■ Task objective ■
From the first line of the material through the line that holds "right hip: (77, 136)", repeat each line exactly and skip any picture.
------------------------------------------------------------
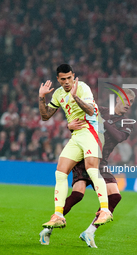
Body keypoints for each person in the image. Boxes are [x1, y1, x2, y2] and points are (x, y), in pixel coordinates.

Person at [40, 88, 136, 247]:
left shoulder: (127, 121)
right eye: (126, 100)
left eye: (131, 102)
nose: (128, 104)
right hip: (85, 156)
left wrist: (101, 120)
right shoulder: (98, 110)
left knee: (115, 196)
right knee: (78, 194)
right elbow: (77, 121)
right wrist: (69, 125)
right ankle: (49, 228)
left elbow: (119, 137)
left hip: (101, 161)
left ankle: (89, 231)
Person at [38, 64, 112, 229]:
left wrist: (75, 97)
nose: (66, 82)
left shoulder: (82, 88)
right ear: (58, 79)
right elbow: (45, 116)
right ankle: (58, 215)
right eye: (63, 79)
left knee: (92, 169)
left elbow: (91, 111)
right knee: (60, 172)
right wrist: (42, 97)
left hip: (92, 131)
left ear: (73, 76)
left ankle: (105, 210)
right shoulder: (57, 94)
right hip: (77, 136)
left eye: (69, 78)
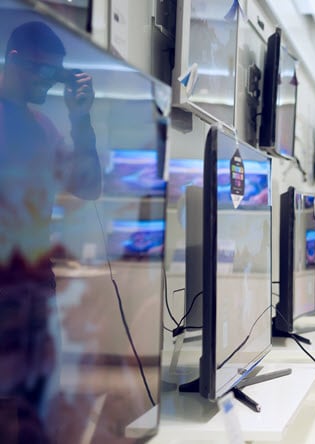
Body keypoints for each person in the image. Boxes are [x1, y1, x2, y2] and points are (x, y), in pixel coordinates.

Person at [0, 20, 101, 443]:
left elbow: (89, 186)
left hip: (35, 292)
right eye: (43, 71)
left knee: (33, 406)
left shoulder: (44, 127)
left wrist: (81, 121)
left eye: (55, 73)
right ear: (15, 61)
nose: (48, 82)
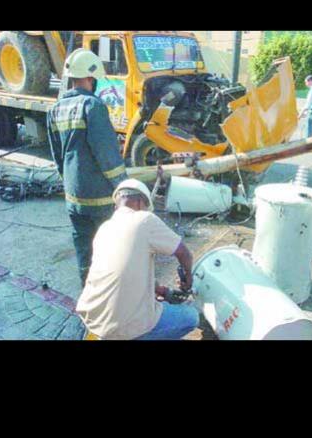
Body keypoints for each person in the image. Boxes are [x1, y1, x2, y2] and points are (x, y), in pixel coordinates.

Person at [75, 179, 199, 340]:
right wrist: (188, 279)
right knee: (191, 316)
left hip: (93, 318)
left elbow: (124, 270)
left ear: (116, 205)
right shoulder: (144, 219)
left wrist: (161, 291)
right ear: (141, 203)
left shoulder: (104, 229)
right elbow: (184, 254)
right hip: (121, 328)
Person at [48, 48, 128, 286]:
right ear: (91, 78)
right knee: (109, 250)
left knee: (84, 248)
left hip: (73, 196)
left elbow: (58, 156)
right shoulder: (93, 106)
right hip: (100, 198)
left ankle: (87, 294)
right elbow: (107, 157)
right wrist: (124, 186)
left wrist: (71, 183)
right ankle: (109, 299)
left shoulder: (54, 110)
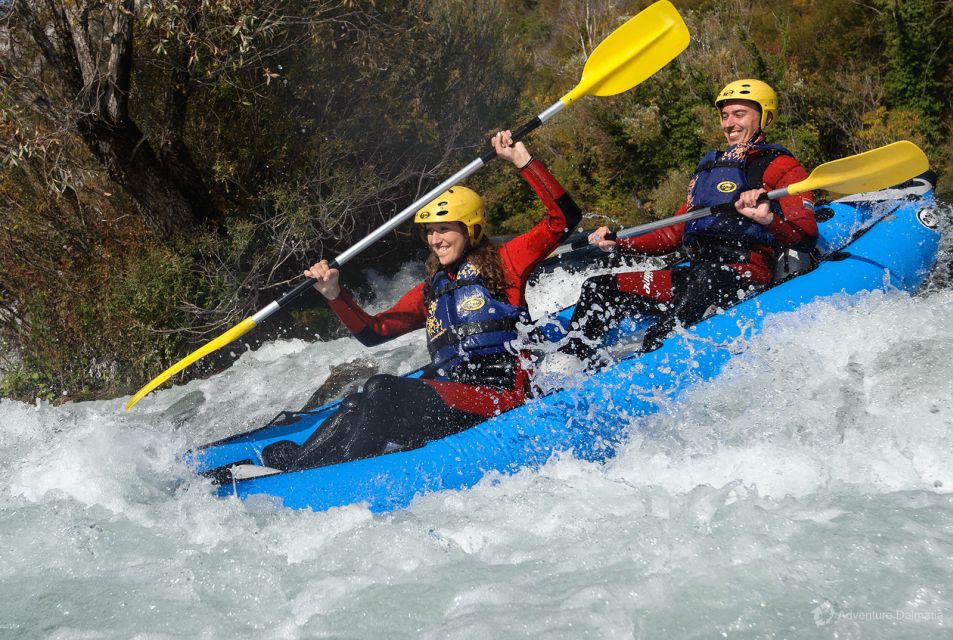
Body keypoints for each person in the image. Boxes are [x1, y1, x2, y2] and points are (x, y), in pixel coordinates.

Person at [261, 131, 582, 471]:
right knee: (355, 404)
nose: (435, 239)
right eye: (429, 231)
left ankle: (341, 474)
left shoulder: (507, 262)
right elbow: (374, 333)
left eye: (444, 228)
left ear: (470, 228)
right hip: (450, 399)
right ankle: (299, 467)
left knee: (382, 387)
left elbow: (564, 220)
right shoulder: (432, 289)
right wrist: (334, 295)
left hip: (499, 396)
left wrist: (523, 161)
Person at [553, 79, 818, 367]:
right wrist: (618, 244)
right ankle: (567, 366)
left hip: (744, 275)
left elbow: (805, 237)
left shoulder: (782, 166)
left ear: (764, 117)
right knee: (598, 288)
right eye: (725, 115)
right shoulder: (708, 170)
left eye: (739, 114)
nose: (729, 124)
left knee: (707, 280)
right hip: (698, 274)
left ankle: (655, 350)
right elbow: (671, 236)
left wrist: (768, 218)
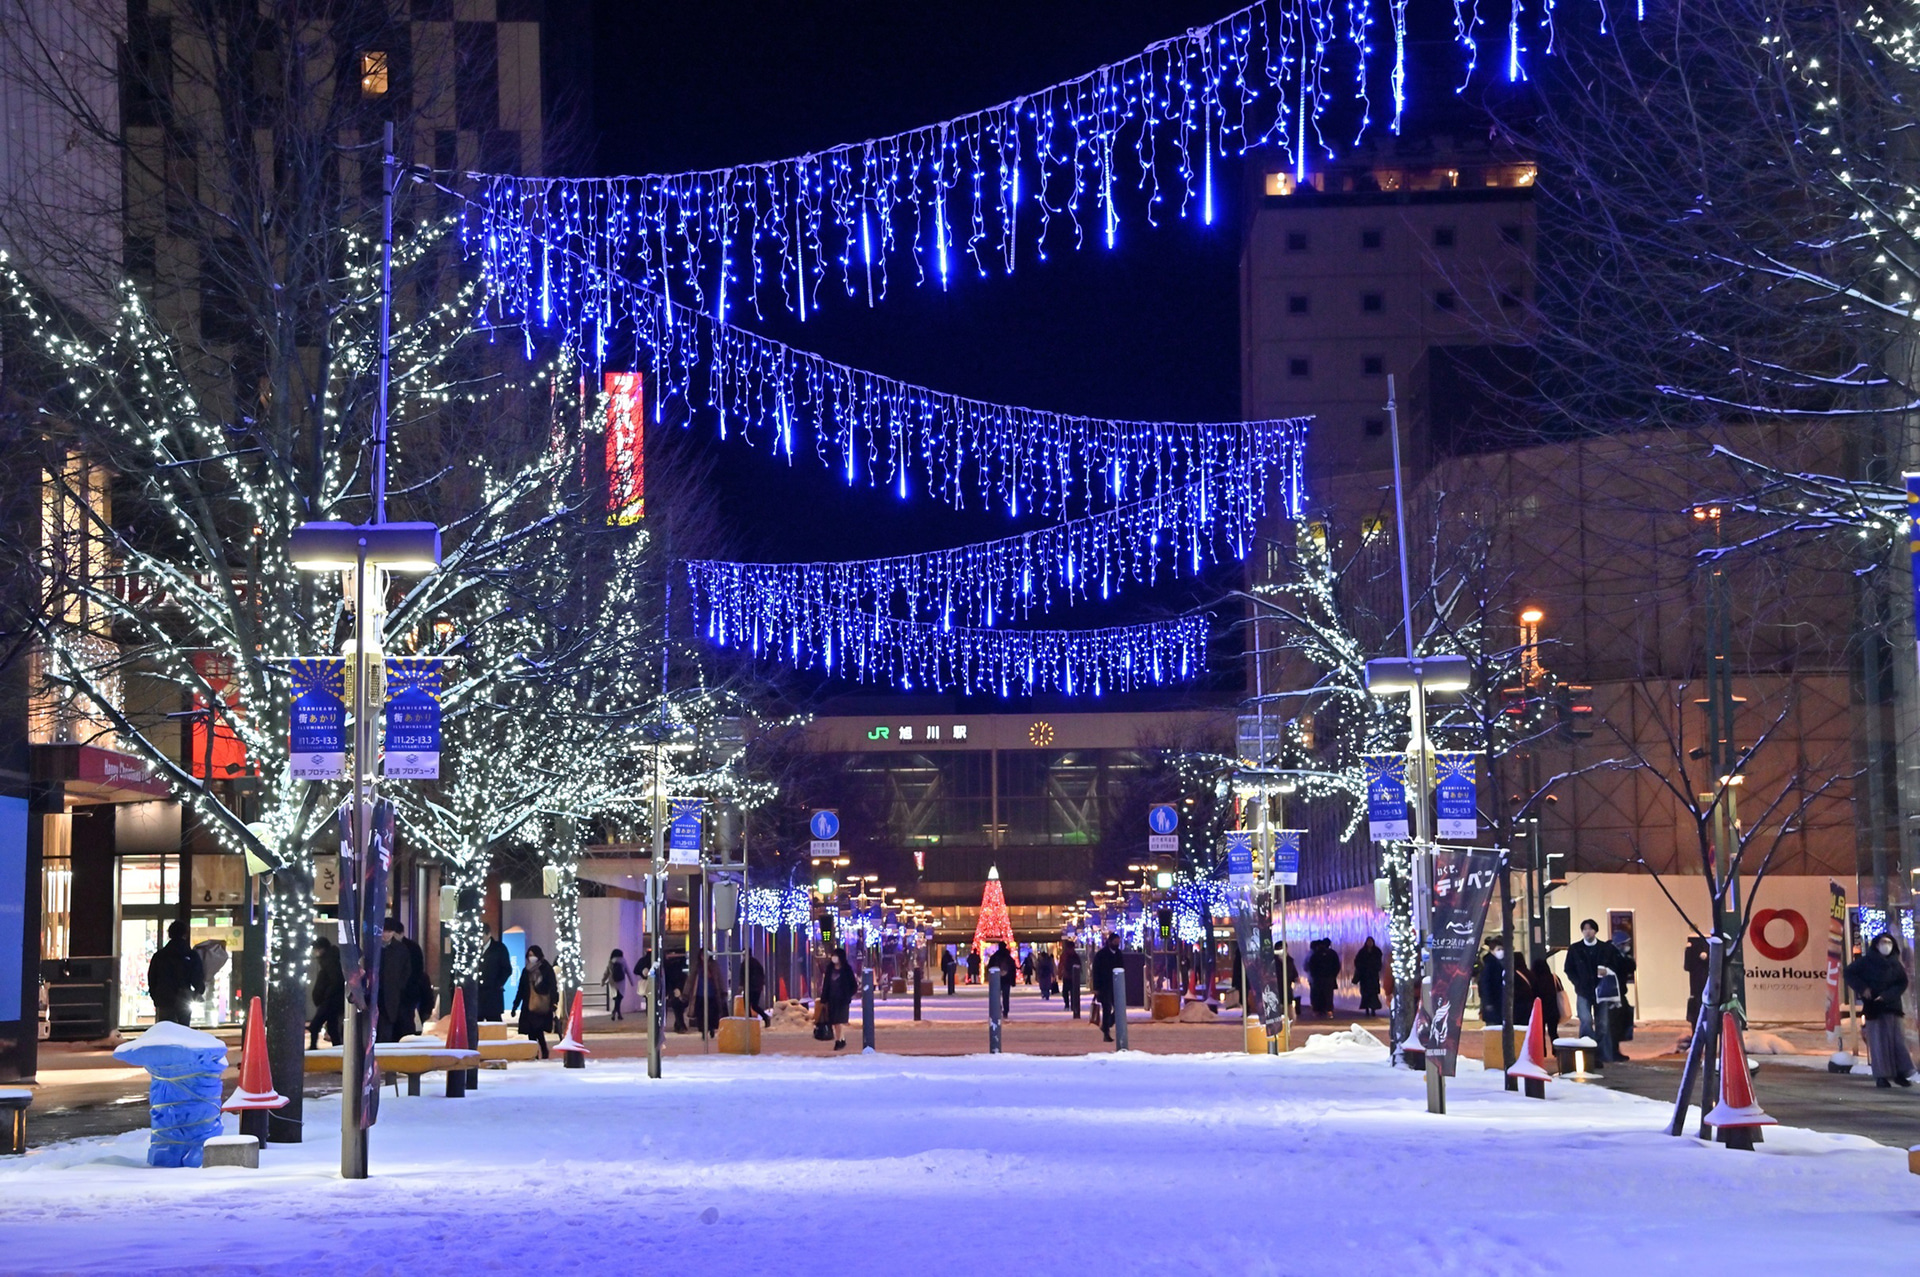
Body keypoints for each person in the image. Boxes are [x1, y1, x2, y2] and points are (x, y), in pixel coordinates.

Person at [1846, 931, 1916, 1088]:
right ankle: (1882, 1075)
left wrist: (1887, 996)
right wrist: (1863, 988)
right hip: (1874, 1007)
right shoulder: (1866, 962)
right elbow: (1849, 973)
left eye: (1889, 943)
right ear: (1876, 945)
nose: (1887, 946)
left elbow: (1902, 983)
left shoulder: (1895, 964)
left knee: (1898, 1041)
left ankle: (1901, 1072)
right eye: (1883, 943)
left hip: (1892, 1006)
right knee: (1879, 1042)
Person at [1560, 918, 1627, 1041]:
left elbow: (1616, 964)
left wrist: (1607, 971)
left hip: (1602, 989)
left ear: (1595, 931)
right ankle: (1587, 1045)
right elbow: (1568, 968)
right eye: (1585, 929)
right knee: (1585, 1019)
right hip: (1583, 990)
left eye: (1590, 929)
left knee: (1602, 1022)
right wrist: (1577, 982)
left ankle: (1600, 1049)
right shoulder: (1575, 949)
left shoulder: (1605, 948)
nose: (1587, 932)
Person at [146, 919, 206, 1027]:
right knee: (183, 1029)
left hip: (164, 997)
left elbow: (152, 978)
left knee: (166, 1028)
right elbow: (197, 976)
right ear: (185, 934)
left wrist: (155, 996)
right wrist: (198, 991)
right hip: (184, 997)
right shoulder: (191, 955)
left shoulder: (160, 955)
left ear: (169, 934)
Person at [376, 916, 421, 1042]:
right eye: (384, 931)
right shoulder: (373, 948)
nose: (386, 935)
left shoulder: (400, 949)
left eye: (389, 932)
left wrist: (399, 986)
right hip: (376, 993)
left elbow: (407, 971)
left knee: (388, 1028)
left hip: (392, 994)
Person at [512, 944, 558, 1058]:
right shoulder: (526, 970)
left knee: (537, 1029)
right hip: (528, 1004)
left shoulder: (546, 968)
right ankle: (535, 1053)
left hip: (542, 1004)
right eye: (529, 955)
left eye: (533, 955)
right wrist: (515, 1005)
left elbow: (552, 986)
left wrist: (553, 1002)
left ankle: (542, 1050)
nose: (531, 957)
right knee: (531, 1030)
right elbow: (521, 989)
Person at [307, 935, 345, 1048]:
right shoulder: (331, 959)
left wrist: (326, 995)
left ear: (322, 949)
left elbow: (335, 980)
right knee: (332, 1026)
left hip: (330, 1001)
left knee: (315, 1025)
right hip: (333, 1000)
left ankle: (313, 1047)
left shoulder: (329, 961)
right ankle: (337, 1048)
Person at [821, 946, 858, 1051]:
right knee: (834, 1021)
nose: (834, 958)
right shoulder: (830, 969)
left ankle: (839, 1040)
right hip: (831, 999)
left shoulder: (846, 970)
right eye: (833, 956)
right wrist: (824, 998)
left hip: (842, 1000)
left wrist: (847, 995)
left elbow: (853, 985)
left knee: (839, 1021)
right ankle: (841, 1039)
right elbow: (826, 984)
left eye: (836, 956)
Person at [1091, 933, 1123, 1042]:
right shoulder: (1101, 955)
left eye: (1118, 942)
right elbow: (1096, 971)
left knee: (1119, 1008)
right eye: (1115, 942)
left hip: (1116, 985)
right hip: (1104, 986)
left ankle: (1107, 1024)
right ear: (1110, 941)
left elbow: (1122, 968)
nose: (1117, 944)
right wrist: (1096, 987)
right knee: (1107, 1008)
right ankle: (1106, 1033)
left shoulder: (1119, 954)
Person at [479, 929, 513, 1022]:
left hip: (493, 994)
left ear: (488, 934)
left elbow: (507, 969)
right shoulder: (474, 949)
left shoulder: (499, 948)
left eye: (481, 936)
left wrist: (498, 983)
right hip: (478, 995)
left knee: (494, 1023)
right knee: (476, 1026)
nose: (479, 939)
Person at [1528, 951, 1563, 1041]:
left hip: (1540, 1010)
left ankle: (1542, 1051)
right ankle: (1556, 1051)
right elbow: (1560, 990)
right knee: (1553, 1033)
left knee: (1540, 1033)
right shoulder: (1554, 977)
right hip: (1553, 1009)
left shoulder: (1533, 979)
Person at [1306, 938, 1341, 1017]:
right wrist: (1333, 975)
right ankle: (1329, 1010)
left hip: (1318, 978)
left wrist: (1314, 975)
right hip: (1329, 978)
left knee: (1317, 994)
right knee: (1328, 994)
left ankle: (1318, 1009)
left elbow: (1311, 966)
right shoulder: (1332, 954)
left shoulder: (1315, 954)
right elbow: (1337, 966)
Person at [1353, 937, 1384, 1017]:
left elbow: (1379, 963)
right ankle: (1367, 1009)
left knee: (1372, 993)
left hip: (1372, 976)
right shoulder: (1363, 952)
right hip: (1365, 977)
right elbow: (1357, 962)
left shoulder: (1376, 952)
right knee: (1366, 993)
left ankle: (1372, 1009)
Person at [663, 947, 690, 1033]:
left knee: (677, 1008)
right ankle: (680, 1025)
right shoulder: (681, 973)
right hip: (677, 992)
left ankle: (679, 1025)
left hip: (674, 992)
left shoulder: (669, 969)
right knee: (678, 1008)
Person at [987, 942, 1018, 1017]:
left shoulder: (994, 957)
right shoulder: (1009, 957)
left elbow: (989, 967)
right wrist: (1013, 981)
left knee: (996, 995)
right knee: (1006, 996)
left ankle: (998, 1008)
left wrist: (990, 979)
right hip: (1007, 979)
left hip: (996, 979)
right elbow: (1013, 969)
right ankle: (1006, 1011)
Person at [602, 948, 631, 1022]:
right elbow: (628, 971)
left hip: (613, 982)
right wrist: (632, 982)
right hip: (621, 981)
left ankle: (617, 1013)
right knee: (619, 998)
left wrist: (603, 981)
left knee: (616, 998)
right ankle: (616, 1013)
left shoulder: (610, 962)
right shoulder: (623, 961)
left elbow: (606, 973)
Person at [1060, 938, 1083, 1019]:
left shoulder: (1074, 956)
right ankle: (1067, 1004)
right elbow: (1061, 965)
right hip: (1067, 976)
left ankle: (1073, 1005)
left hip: (1073, 977)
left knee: (1073, 992)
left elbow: (1079, 965)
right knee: (1066, 992)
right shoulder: (1065, 955)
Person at [747, 953, 772, 1025]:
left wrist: (741, 986)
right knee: (754, 1005)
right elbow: (762, 974)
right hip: (757, 988)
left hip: (750, 988)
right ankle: (765, 1017)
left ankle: (750, 1023)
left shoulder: (745, 964)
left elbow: (743, 975)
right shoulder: (757, 963)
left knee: (747, 1005)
------------------------------------------------------------
■ Solution for this exercise ■
Body keypoints for each person in the image. Boxes are [x1, y1, x2, y2] and points are (x, y), in pixel coordinates.

Person at [40, 88, 136, 247]:
left shoulder: (127, 121)
right eye: (126, 100)
left eye: (131, 102)
nose: (128, 104)
right hip: (85, 156)
left wrist: (101, 120)
right shoulder: (98, 110)
left knee: (115, 196)
right knee: (78, 194)
right elbow: (77, 121)
right wrist: (69, 125)
right ankle: (49, 228)
left elbow: (119, 137)
left hip: (101, 161)
left ankle: (89, 231)
Person at [38, 64, 112, 229]:
left wrist: (75, 97)
nose: (66, 82)
left shoulder: (82, 88)
right ear: (58, 79)
right elbow: (45, 116)
right ankle: (58, 215)
right eye: (63, 79)
left knee: (92, 169)
left elbow: (91, 111)
right knee: (60, 172)
right wrist: (42, 97)
left hip: (92, 131)
left ear: (73, 76)
left ankle: (105, 210)
right shoulder: (57, 94)
right hip: (77, 136)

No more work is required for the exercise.